**What this task involves**
Each line holding the string "application" is to be copied from the data.

(Information begins)

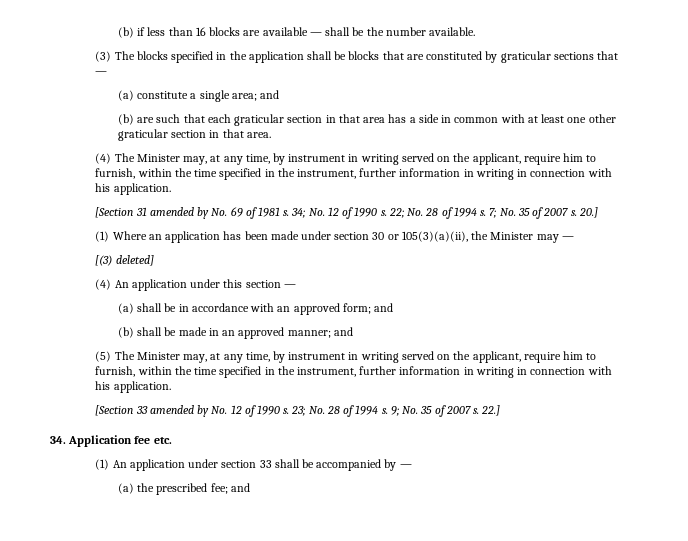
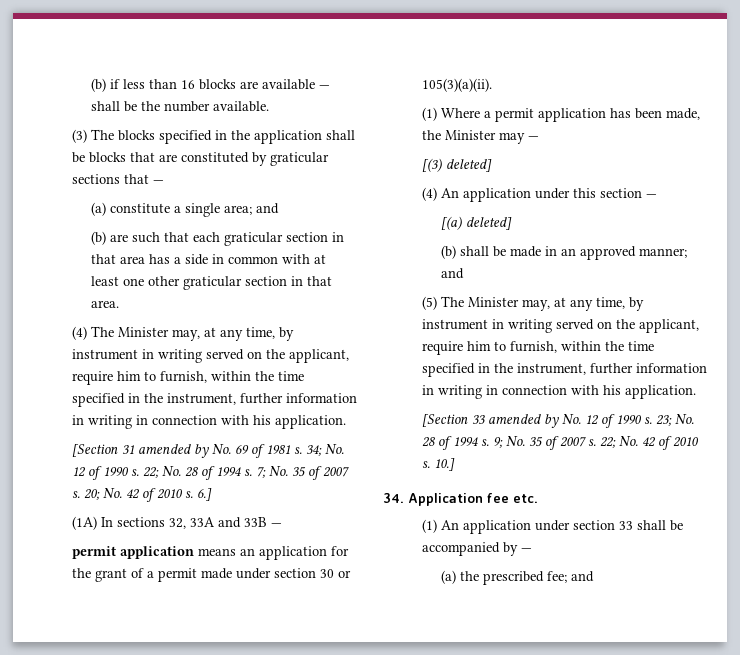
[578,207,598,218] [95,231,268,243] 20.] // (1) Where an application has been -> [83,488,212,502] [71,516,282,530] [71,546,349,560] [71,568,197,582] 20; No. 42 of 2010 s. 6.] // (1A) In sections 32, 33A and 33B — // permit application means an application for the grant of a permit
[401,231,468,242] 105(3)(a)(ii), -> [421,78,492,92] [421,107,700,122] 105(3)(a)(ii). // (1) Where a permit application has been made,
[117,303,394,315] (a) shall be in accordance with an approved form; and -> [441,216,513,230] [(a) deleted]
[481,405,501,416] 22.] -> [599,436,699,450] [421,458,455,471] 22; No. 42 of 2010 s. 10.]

(Information ends)
(Information begins)

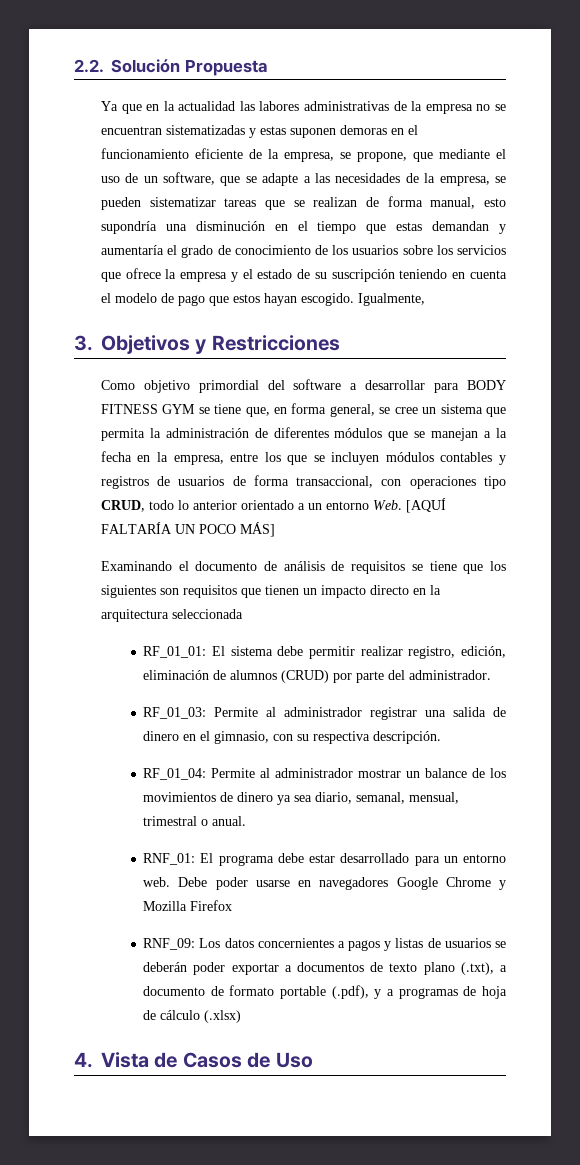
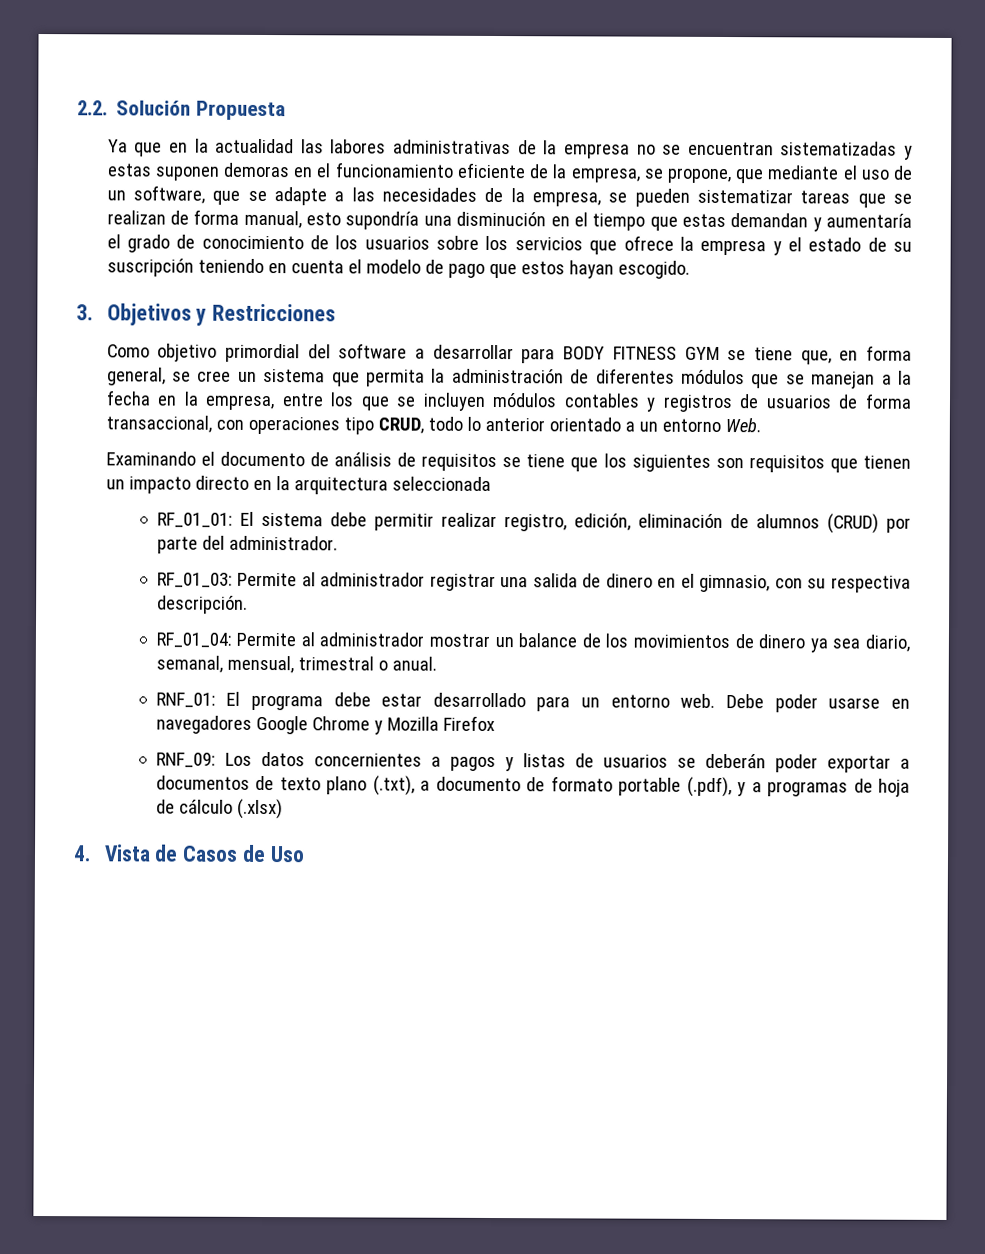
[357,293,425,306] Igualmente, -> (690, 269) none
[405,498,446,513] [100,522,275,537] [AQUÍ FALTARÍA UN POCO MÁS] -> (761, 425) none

(Information ends)

**Answer box**
[578,207,598,218] [95,231,268,243] 20.] // (1) Where an application has been -> [83,488,212,502] [71,516,282,530] [71,546,349,560] [71,568,197,582] 20; No. 42 of 2010 s. 6.] // (1A) In sections 32, 33A and 33B — // permit application means an application for the grant of a permit
[401,231,468,242] 105(3)(a)(ii), -> [421,78,492,92] [421,107,700,122] 105(3)(a)(ii). // (1) Where a permit application has been made,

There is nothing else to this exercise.